The outcome of the case and the tenor of the settlement talks underscore the significant leverage prosecutors wield when negotiating with Wall Street’s biggest firms. Even though JPMorgan had defeated a similar private lawsuit just months earlier, bank executives were unwilling to gamble against the government.

Within weeks of meeting Mr. Bharara and recognizing their limited bargaining power, JPMorgan’s lawyers accepted the $1.7 billion penalty, the people briefed on the meeting said, which was within the range that prosecutors initially proposed. The bank also agreed to pay $350 million to the Office of the Comptroller of the Currency, accepting the agency’s only offer, one of the people said.

It could have been worse for the bank. At one point, prosecutors were weighing whether to demand that the bank plead guilty to a criminal charge, a move that senior executives feared could have devastating ripple effects. Rather than extracting a guilty plea, prosecutors struck a so-called deferred-prosecution agreement, suspending an indictment for two years as long as JPMorgan overhauls its controls against money-laundering.
The entire New York Times article is available here.

ABC News also had an article discussing the recent DPA between the government and JPMorgan Chase.  The article asks whether the bank is "Too Big to Jail?" and references the November settlement by JPMorgan of allegations related to the sub-prime mortgage issue thought to have contributed to the financial crisis in 2008.
In another major victory for JPMorgan Chase and its CEO Jamie Dimon, prosecutors said today the bank will be able to avoid criminal charges under a deferred prosecution agreement despite having "turned a blind eye" to evidence of the Ponzi scheme of Bernie Madoff, whose principal accounts were held by the bank for 22 years and were central to his multi-billion dollar fraud.

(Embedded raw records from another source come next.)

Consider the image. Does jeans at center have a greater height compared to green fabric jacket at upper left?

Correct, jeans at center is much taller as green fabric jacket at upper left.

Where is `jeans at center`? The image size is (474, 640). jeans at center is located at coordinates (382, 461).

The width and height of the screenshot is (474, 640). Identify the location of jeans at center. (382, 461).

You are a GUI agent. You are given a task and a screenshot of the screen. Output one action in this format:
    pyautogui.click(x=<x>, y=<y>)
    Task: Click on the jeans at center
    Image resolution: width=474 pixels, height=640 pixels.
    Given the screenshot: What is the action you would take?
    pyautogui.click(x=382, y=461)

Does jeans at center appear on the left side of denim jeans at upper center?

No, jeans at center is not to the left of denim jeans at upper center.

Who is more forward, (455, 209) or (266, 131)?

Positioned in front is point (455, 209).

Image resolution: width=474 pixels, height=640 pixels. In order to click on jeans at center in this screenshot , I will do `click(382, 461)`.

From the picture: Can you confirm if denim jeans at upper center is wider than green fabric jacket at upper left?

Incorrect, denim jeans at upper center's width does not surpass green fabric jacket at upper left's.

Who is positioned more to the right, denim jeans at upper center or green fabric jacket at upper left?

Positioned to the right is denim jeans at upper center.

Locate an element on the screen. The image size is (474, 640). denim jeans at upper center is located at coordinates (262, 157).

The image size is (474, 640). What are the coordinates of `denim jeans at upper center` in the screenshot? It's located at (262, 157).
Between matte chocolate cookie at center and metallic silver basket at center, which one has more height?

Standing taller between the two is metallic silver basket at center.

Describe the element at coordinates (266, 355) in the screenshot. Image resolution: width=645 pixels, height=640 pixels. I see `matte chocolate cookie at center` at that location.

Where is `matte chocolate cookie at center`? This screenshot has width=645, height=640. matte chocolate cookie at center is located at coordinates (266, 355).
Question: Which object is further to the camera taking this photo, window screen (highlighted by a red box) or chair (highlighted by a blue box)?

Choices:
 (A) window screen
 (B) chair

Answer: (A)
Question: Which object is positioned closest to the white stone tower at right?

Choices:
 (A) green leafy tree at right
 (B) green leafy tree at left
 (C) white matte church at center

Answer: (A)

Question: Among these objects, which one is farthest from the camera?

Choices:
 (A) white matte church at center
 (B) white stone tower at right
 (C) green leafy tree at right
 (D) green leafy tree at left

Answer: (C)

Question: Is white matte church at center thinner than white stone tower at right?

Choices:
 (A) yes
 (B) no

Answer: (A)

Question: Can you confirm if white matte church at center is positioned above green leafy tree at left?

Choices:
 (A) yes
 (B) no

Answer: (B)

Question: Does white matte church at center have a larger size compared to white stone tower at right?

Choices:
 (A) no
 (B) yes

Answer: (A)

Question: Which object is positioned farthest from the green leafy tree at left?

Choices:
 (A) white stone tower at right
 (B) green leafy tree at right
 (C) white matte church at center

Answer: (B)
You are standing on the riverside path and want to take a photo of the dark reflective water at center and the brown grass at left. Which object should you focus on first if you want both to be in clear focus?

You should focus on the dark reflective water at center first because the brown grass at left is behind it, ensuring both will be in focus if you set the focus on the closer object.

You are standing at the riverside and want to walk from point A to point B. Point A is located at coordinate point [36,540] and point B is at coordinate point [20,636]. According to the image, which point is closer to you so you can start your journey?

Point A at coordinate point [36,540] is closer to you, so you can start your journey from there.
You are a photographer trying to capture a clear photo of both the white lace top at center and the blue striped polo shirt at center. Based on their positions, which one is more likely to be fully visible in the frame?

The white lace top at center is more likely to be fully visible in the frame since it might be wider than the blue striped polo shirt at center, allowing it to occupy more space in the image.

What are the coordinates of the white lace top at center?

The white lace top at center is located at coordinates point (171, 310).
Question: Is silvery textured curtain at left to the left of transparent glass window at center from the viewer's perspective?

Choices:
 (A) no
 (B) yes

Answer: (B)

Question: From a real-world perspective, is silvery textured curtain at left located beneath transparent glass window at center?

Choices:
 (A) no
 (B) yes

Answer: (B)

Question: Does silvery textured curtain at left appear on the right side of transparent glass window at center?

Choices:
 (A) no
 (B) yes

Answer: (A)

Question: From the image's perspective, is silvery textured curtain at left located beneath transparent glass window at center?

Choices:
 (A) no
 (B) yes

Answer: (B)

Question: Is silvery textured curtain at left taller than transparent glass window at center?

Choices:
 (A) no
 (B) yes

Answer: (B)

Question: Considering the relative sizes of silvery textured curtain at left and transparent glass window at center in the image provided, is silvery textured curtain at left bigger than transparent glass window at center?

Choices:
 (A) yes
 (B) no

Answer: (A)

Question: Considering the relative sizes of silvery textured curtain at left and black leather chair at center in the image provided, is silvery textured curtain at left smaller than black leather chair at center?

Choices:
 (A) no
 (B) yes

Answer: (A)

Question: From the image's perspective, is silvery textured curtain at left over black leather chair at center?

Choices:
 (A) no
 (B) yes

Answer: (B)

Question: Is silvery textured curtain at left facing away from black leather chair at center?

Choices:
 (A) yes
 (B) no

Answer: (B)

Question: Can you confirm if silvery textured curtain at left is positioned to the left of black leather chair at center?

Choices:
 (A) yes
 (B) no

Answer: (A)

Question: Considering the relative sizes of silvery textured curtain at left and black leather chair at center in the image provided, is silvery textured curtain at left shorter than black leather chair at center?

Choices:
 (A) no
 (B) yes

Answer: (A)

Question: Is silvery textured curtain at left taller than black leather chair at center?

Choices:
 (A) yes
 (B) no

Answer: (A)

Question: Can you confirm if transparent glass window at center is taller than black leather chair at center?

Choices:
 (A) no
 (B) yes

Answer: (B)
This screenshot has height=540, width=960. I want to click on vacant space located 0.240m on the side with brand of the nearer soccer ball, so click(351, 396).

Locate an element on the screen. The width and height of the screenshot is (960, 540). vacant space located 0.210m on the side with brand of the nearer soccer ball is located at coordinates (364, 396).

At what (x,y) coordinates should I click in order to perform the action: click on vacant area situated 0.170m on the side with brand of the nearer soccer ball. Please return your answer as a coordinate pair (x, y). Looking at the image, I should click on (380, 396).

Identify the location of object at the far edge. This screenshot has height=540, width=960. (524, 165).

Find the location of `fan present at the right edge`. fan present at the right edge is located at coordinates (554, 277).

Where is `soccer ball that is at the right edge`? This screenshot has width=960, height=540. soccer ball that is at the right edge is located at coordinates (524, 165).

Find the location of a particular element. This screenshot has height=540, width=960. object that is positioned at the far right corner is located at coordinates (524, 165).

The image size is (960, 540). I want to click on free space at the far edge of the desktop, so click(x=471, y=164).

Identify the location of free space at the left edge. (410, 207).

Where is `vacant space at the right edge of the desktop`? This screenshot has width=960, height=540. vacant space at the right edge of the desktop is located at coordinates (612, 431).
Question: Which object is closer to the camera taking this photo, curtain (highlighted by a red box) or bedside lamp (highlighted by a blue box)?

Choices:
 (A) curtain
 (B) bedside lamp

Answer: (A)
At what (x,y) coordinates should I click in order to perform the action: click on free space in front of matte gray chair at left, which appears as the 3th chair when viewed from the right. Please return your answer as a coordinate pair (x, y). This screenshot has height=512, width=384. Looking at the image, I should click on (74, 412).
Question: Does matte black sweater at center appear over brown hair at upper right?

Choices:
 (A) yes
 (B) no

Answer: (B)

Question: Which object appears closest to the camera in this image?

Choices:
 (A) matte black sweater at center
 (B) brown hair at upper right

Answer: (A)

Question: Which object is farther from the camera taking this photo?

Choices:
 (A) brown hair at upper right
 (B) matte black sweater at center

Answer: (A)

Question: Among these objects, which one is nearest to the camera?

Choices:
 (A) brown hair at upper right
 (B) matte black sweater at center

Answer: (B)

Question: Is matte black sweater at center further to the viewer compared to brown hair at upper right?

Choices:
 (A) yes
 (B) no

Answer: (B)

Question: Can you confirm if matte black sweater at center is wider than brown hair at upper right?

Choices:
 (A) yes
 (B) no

Instead, prosecutors announced today that the bank will pay $1.7 billion to defer for two years criminal charges that the bank failed to report suspicious activity that might have tipped off investigators to Madoff's scheme years earlier, $350 million to cover civil money penalties for violations of the Bank Secrecy Act and another $543 million to settle civil suits filed by victims of the Ponzi scheme.

It was the second time in three months that the Obama administration Department of Justice declined to push JPMorgan Chase, the country's largest bank by assets, to trial on criminal charges. In November, the DOJ accepted a payment of $13 billion from the bank to avoid criminal charges growing out of the sub-prime mortgage scandal that helped drive the American economy into a recession.
The entire ABC News article is available here.
Given the prominence of deferred prosecution agreements today, it should not be surprising that the Bernard Madoff allegations resulted in such a settlement.  Below is a short excerpt from my upcoming article regarding Deferred Prosecution Agreements.  The article will be published in the American Bar Association Criminal Justice Section White Collar Crime Committee Newsletter. 
In the United States, DPAs have evolved over the last two decades into the dominant method of adjudicating corporate criminal investigations by the Department of Justice (“DOJ”). This is particularly true in the years since the collapse of Arthur Andersen in 2002. Andersen, which was under investigation for the alleged obstruction of justice by a handful of employees during the government’s investigation of Enron, did not enter into a deferred prosecution agreement. Instead, choosing to challenge the government’s case, Andersen proceeded to trial and lost. Though the accounting firm eventually won the case on appeal to the United States Supreme Court, the damage was done and the accounting firm wound up operations after almost a century in business. The collapse led to almost 85,000 employees around the world losing their jobs.

After Andersen, the DOJ’s power to convince corporations that the risks of proceeding to trial and challenging the government’s case are simply too onerous became exponentially greater. Today, it is an anomaly to see a corporate entity challenge the government at trial. While DPAs have traditionally been viewed as an American instrument of adjudication, it appears that the success of the DOJ in utilizing DPAs to secure significant fines and concessions from corporations has not gone unnoticed abroad.